1. E se tal norma é, sob ponto de vista de alguns de nós, contrária à essência da Declaração Universal dos Direitos do Homem, a verdade porém é que não assiste aos moçambicanos o direito de contestá-la à revelia das regras processuais estabelecidas na própria norma;
2. Aliás, mesmo no ordenamento jurídico moçambicano existe um princípio segundo o qual “a lei não pode deixar de ser aplicada sob pretexto de que ela seja obscura, imoral ou injusta”;
3. Por outro lado, é do conhecimento geral que em determinados assuntos internos de cada país, o direito de soberania do Estado fala mais alto do que a Declaração Universal dos Direitos do Homem. É neste contexto que, por exemplo: 1) Em Moçambique não há pena de morte, mas há nos EUA; 2) Não há pena de prisão perpétua em Moçambique, mas existe este tipo de pena aqui no vizinho Malawi; e por aí em diante;
4. É neste preciso contexto que os americanos, na pessoa do Director do Gabinete de Controlo de Bens Estrangeiros do Departamento do Tesouro dos EUA, Adam Szubin, reiteram, com toda a razão que lhes assiste, que “Nós acreditamos nas nossas investigações e vocês são livres de concluírem o que bem entenderem.

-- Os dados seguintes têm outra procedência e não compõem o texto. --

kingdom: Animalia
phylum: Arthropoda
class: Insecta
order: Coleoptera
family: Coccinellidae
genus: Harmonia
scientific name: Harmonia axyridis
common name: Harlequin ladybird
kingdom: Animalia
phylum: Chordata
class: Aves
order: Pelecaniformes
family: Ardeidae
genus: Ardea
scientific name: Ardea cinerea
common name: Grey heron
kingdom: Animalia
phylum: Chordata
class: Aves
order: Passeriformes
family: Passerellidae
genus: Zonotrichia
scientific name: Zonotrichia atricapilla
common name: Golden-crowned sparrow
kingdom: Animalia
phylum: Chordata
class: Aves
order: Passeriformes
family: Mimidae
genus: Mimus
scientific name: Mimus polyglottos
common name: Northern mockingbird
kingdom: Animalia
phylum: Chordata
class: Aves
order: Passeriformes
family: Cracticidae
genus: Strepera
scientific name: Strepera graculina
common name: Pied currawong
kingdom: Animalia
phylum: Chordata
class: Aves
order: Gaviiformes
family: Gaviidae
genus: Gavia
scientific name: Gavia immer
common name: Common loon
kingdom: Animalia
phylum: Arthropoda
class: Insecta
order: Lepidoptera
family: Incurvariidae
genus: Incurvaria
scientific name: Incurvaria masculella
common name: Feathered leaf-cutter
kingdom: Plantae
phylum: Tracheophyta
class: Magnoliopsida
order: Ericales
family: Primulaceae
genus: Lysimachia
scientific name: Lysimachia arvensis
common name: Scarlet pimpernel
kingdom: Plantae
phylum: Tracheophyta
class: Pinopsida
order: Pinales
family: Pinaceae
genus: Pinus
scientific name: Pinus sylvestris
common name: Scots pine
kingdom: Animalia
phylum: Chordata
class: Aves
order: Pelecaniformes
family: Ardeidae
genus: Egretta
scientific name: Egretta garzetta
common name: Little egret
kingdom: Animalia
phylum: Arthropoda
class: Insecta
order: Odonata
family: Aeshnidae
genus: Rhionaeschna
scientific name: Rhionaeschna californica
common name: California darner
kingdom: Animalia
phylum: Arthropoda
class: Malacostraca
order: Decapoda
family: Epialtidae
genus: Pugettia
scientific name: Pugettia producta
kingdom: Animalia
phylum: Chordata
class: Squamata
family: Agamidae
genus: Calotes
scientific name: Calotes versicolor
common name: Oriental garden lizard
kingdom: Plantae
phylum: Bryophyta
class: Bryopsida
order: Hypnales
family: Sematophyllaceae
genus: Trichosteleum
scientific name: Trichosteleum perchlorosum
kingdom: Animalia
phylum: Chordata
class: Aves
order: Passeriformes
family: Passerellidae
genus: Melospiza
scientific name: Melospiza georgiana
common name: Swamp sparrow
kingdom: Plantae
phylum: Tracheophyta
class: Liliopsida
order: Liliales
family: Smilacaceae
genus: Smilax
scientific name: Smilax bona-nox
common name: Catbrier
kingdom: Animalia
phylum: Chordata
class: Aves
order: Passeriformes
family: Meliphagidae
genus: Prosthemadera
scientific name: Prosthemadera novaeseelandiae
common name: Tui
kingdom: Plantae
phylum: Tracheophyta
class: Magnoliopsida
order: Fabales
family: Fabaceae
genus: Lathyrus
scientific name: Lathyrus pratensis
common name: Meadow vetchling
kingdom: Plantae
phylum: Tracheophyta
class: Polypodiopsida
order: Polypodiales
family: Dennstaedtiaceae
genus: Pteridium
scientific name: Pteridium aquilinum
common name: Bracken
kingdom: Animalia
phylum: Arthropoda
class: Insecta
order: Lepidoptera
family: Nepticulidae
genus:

5. Nós continuaremos a fazer o nosso trabalho, bem como as nossas investigações e sempre que necessário serão tomadas as medidas administrativas. Caso alguém não concorde, que recorra às instâncias competentes”;
6. Durante a vídeo-conferência de imprensa do dia 9-6-2010, os americanos afirmaram alto e bom som que ele, Momade Bashir Sulemane, “importa drogas do leste asiático, depois passam por Maputo e daí partem para a Europa”.